Q How long do you think the good times are going to roll for real estate?
A There has been some talk as to whether we are in a real estate bubble. I'm not quite certain we're in a bubble, but we've certainly seen real estate stay strong through this recessionary period ... People forget that if you go back 20 years - to 1980, 1981 or so - real estate was the predominant asset class in everyone's portfolio. ... Now that we've had two bad years in the stock market, people are remembering that real estate is indeed a valuable asset class.
Now, how much longer will this continue? We had great returns in real estate last year. Our real estate portfolio returned almost 12% v. 6.5% for the NCREIF (Property index), and that's where we come out with the 536 basis points of outperformance. Where will returns be over the next year? They may not be double-digit. We may be back in the 8% to 9% range for real estate over the next one to two years.
Q How are you positioning CalPERS' $13 billion real estate portfolio?
A We had approved our ($500 million) opportunistic real estate portfolio, where we can take investments (inside and) outside the borders of the U.S. in real estate funds and mezzanine debt funds.

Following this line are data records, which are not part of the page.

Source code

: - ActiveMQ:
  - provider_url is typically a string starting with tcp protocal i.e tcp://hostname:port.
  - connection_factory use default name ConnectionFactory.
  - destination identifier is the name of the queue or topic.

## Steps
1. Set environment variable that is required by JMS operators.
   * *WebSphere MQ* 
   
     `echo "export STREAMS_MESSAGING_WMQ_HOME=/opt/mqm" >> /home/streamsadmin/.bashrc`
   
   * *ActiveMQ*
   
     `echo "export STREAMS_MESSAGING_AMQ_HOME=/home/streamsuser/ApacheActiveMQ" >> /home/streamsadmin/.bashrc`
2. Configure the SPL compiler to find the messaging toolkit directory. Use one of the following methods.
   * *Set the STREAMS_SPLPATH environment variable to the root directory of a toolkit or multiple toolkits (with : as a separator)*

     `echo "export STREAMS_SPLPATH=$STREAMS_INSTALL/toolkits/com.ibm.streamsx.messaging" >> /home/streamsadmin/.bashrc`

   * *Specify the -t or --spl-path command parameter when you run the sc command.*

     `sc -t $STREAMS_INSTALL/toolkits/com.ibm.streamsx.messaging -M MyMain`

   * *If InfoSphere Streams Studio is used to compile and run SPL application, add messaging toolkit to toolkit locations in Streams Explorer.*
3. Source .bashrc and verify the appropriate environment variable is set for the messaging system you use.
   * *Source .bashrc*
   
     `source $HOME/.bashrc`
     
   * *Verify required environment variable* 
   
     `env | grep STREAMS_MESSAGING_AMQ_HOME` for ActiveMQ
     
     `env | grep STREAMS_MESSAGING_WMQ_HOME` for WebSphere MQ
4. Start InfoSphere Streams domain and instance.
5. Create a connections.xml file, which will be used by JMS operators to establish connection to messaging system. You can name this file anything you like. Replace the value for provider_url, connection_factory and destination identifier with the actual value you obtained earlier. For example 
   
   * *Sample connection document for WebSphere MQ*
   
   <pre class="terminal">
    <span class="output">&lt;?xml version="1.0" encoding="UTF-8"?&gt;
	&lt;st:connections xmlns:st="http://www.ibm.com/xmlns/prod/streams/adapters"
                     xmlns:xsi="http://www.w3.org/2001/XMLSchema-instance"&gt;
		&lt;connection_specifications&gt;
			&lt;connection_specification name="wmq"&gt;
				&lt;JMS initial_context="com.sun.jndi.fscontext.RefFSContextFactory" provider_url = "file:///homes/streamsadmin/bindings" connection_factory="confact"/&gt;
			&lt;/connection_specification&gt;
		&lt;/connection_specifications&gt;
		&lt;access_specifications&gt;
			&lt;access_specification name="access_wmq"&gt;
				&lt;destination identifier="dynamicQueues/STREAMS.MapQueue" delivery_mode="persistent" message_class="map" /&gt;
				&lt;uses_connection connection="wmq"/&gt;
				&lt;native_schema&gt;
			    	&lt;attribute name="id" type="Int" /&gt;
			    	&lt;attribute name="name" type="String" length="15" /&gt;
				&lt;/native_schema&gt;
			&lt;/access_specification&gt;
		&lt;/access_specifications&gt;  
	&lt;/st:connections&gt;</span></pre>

The way that we are positioning real estate now is we're sticking with dominant properties. For instance, through our Hines National Office Partners, we take equity stakes in prime office buildings. The same thing with our dominant mall strategy, where we are producing equity stakes in the largest and best regional malls in particular areas, such as Oakbrook Mall, outside of Chicago, or Galleria Mall in Scottsdale, Ariz.

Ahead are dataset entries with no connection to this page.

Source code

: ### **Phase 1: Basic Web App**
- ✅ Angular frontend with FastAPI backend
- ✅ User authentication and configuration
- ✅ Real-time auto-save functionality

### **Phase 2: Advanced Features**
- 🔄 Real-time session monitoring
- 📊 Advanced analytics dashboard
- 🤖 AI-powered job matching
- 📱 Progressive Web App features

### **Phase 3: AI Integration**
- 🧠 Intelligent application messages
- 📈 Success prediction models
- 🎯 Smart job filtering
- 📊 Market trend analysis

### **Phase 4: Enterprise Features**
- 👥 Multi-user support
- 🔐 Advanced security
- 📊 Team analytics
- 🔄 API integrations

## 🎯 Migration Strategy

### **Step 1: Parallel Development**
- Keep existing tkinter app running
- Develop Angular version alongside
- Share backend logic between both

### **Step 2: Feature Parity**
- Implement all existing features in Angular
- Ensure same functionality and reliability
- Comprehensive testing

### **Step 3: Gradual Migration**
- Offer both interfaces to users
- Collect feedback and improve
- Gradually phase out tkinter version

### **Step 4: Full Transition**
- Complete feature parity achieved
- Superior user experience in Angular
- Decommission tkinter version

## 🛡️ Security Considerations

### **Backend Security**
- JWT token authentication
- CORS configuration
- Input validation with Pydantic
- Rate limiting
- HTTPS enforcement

One thing we may look at a little more closely is hotels. We're looking to do that, not only in our REIT portfolio, but also as part of our equity investments. The thinking there is, one, it's cheap. As a result of 9/11, prices are depressed, so it might be a good time to buy in. And two, it's not a sector to which we've had a lot of exposure in real estate.
Q What have you learned about private equity?
A I think what we've learned is that if you're a long-term investor in this asset class, a lot of opportunities present themselves. We're looking at secondary distributions. A number of other investors are selling out and trying to liquidate parts of their private equity portfolio ... So, that's one area where we can be opportunistic.
Another way is through our strategic relationships. When you're in a down market like this, capital contributions tend to dry up from investors. But the good firms out there, they're really looking for long-term strategic relationships with partners like CalPERS. This is an opportunity for us to get into their better funds.
We see more opportunities in a down market, in fact, than we see in an up market. In an up market, money tends to get thrown at private equity managers hand over fist. ... CalPERS is an investor for the long term. We are going to stick with our partners. And that plays right into our strategy of being the investor of choice.